__Instruções de trabalho__. Transcreva fielmente o trecho do artigo sobre os direitos da criança e do jovem em acolhimento que abre com as palavras "2 - O Conselho" e fecha com "do presente regime.".

__Texto de estudo__.
********************
Artigo 58.º
Direitos da criança e do jovem em acolhimento
Redação registada como em vigor em 31/03/2025.
Esta é a versão consolidada em vigor.
1 - A criança e o jovem acolhidos em instituição, ou que beneficiem da medida de promoção de proteção de acolhimento familiar, têm, em especial, os seguintes direitos:
a) Manter regularmente, e em condições de privacidade, contactos pessoais com a família e com pessoas com quem tenham especial relação afectiva, sem prejuízo das limitações impostas por decisão judicial ou pela comissão de protecção;
b) Receber uma educação que garanta o desenvolvimento integral da sua personalidade e potencialidades, sendo-lhes asseguradas a prestação dos cuidados de saúde, formação escolar e profissional e a participação em actividades culturais, desportivas e recreativas;
c) Usufruir de um espaço de privacidade e de um grau de autonomia na condução da sua vida pessoal adequados à sua idade e situação;
d) Ser ouvido e participar ativamente, em função do seu grau de discernimento, em todos os assuntos do seu interesse, que incluem os respeitantes à definição e execução do seu projeto de promoção e proteção e ao funcionamento da instituição e da família de acolhimento;
e) Receber dinheiro de bolso;
f) A inviolabilidade da correspondência;
g) Não ser transferido da casa de acolhimento ou da família de acolhimento, salvo quando essa decisão corresponda ao seu superior interesse;
h) Contactar, com garantia de confidencialidade, a comissão de proteção, o Ministério Público, o juiz e o seu advogado;
i) Ser acolhido, sempre que possível, em casa de acolhimento ou família de acolhimento próxima do seu contexto familiar e social de origem, exceto se o seu superior interesse o desaconselhar;
j) Não ser separado de outros irmãos acolhidos, exceto se o seu superior interesse o desaconselhar;
k) Nas condições referidas no n.º 2 do artigo 3.º, obter autorização de residência em Portugal e o processo de naturalização, nos termos do n.º 3 do artigo 6.º da Lei n.º 37/81, de 3 de outubro;
l) Ter assegurado um ambiente livre de discriminação, maus-tratos, violência ou qualquer tipo de exploração, com a garantia de canais acessíveis, independentes e eficazes para denúncias e acompanhamento;
m) Ver assegurado um terapeuta de referência pelo Ministério da Saúde;
n) Garantia da frequência da creche e da escola mais próxima da residência de acolhimento;
o) Diferenciação positiva em todas as medidas públicas que lhes sejam aplicáveis;
p) Em relação aos jovens que frequentem o ensino superior com aproveitamento, direito a uma bolsa mensal que lhes é atribuída pelo ISS, IP, no valor correspondente à propina, aos valores e gastos com materiais e equipamentos imprescindíveis à frequência do curso e transporte, bem como alojamento, caso necessário, devendo a casa de acolhimento garantir as despesas devidas à sua subsistência;
q) Manter contacto com a família de acolhimento após a cessação da medida de acolhimento familiar sempre que corresponda ao superior interesse da criança.
2 - O Conselho Nacional Consultivo dos Jovens Acolhidos deve ser ouvido anualmente pela Assembleia da República sobre a implementação do presente regime.
3 - Os direitos referidos no número anterior constam necessariamente do regulamento interno das casas de acolhimento.
********************
__Material fornecido__.

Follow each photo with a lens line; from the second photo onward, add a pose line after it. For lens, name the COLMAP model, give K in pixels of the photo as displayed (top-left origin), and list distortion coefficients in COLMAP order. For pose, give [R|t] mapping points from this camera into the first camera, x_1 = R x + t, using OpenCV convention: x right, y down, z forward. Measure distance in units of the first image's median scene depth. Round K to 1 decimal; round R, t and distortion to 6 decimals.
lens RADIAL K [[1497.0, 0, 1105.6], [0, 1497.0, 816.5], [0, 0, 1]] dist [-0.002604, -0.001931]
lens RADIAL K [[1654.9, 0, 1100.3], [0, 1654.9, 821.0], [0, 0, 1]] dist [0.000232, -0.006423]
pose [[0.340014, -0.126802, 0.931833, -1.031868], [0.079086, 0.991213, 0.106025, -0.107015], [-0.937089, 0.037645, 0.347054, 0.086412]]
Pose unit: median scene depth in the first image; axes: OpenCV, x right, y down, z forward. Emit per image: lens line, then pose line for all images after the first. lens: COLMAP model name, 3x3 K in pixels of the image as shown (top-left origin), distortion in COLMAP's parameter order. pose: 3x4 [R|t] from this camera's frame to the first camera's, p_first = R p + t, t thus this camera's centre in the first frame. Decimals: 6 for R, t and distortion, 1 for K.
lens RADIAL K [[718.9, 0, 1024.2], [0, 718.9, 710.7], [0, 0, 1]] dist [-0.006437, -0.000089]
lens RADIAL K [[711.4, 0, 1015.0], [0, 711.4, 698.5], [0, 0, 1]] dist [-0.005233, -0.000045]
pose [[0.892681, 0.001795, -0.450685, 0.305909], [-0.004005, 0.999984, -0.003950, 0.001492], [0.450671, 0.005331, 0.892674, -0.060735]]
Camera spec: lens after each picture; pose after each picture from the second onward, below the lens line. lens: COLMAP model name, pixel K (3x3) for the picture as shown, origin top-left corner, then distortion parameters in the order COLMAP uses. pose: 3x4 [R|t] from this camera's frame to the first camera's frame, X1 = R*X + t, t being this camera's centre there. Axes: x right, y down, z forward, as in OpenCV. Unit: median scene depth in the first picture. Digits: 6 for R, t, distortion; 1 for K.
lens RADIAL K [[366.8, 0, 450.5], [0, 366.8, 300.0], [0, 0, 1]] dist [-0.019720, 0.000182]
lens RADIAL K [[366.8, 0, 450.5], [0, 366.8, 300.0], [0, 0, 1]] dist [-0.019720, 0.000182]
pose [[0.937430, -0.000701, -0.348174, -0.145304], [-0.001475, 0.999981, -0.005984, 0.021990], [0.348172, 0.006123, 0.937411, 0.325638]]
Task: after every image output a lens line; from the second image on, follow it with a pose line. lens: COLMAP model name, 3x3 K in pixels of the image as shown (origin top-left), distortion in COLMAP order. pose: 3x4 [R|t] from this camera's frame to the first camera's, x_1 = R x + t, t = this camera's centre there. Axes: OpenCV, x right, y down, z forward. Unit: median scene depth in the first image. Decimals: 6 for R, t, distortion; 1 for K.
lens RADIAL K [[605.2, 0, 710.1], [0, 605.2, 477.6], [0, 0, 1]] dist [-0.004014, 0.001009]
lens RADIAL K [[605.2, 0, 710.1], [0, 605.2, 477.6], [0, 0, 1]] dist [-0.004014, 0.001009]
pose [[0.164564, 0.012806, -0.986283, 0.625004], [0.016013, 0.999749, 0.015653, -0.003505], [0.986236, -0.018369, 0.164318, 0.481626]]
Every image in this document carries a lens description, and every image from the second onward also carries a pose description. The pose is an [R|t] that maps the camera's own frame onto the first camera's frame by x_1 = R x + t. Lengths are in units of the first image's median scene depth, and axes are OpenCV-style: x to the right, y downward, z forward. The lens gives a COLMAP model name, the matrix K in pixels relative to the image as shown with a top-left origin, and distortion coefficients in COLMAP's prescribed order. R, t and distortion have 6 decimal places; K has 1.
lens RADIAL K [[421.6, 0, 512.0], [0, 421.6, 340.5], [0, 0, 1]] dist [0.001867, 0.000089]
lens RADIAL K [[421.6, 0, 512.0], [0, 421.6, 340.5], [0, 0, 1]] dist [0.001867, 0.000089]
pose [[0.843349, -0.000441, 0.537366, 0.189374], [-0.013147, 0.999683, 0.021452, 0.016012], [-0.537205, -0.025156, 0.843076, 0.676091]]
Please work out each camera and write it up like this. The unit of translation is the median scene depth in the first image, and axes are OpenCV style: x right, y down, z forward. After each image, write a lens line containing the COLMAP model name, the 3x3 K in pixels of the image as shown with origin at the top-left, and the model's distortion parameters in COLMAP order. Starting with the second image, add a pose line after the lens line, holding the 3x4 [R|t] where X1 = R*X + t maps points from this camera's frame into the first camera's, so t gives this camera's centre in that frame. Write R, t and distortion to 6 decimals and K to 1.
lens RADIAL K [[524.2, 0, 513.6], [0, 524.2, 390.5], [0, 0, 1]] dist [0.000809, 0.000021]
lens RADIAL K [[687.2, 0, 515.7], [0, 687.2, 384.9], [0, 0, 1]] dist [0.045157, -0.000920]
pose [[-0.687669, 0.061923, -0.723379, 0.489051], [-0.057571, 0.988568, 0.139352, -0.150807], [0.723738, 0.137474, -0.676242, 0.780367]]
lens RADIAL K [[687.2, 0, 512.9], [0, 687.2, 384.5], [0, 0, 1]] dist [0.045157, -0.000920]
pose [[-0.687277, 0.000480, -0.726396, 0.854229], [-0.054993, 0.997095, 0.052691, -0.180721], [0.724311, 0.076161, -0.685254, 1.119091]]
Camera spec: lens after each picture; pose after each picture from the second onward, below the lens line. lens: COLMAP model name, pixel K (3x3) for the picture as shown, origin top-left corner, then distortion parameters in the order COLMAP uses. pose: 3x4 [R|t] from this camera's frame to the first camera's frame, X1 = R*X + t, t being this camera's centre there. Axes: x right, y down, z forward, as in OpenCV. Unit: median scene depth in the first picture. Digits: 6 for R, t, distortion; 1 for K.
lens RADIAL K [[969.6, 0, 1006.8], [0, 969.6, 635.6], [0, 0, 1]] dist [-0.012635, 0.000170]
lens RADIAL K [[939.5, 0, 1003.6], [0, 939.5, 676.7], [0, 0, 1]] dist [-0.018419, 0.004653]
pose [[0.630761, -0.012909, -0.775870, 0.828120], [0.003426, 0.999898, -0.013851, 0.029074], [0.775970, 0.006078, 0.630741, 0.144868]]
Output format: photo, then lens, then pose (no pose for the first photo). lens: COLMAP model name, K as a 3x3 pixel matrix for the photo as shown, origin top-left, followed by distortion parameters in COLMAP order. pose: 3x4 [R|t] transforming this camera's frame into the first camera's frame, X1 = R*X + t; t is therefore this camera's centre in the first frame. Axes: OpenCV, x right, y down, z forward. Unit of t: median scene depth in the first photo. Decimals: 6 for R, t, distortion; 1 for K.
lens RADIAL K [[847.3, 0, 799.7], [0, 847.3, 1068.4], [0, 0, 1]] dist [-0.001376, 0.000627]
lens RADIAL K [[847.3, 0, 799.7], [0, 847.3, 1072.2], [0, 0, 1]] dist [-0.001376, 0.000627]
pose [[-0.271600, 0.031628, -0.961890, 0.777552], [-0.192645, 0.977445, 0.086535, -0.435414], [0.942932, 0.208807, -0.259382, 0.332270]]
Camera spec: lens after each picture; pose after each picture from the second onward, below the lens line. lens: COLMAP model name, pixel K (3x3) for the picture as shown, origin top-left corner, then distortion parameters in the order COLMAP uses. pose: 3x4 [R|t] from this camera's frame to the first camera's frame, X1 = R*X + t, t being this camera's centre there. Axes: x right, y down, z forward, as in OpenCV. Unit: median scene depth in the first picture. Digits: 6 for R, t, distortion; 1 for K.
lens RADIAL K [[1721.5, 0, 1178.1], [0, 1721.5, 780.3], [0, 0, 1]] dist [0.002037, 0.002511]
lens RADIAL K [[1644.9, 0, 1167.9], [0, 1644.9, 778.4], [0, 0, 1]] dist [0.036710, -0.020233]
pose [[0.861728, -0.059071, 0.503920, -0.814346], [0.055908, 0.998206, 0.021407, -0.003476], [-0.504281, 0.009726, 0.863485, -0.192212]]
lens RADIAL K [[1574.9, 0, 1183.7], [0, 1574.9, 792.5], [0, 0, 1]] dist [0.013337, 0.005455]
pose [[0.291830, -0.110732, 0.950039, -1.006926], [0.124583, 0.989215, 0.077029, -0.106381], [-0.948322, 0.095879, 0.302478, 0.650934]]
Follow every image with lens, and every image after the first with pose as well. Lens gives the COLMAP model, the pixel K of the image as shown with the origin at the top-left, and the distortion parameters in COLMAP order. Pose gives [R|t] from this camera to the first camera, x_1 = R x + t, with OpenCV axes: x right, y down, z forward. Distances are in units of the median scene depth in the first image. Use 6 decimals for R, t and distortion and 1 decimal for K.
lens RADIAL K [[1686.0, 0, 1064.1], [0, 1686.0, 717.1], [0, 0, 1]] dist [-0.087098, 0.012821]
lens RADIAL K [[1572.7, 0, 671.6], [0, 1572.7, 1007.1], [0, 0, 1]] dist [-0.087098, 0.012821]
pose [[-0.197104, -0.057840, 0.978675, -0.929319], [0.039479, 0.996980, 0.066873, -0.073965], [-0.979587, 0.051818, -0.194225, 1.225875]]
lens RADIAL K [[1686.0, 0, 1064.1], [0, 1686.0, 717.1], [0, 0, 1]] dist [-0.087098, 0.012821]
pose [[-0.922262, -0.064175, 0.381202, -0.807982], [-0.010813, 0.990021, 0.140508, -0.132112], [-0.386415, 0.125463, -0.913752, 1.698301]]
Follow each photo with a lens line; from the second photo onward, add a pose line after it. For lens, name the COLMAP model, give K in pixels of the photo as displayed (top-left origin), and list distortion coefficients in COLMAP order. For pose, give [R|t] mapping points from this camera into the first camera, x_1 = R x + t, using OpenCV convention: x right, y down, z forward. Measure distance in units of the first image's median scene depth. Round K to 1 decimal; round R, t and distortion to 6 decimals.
********************
__Resposta da tarefa__.
2 - O Conselho Nacional Consultivo dos Jovens Acolhidos deve ser ouvido anualmente pela Assembleia da República sobre a implementação do presente regime.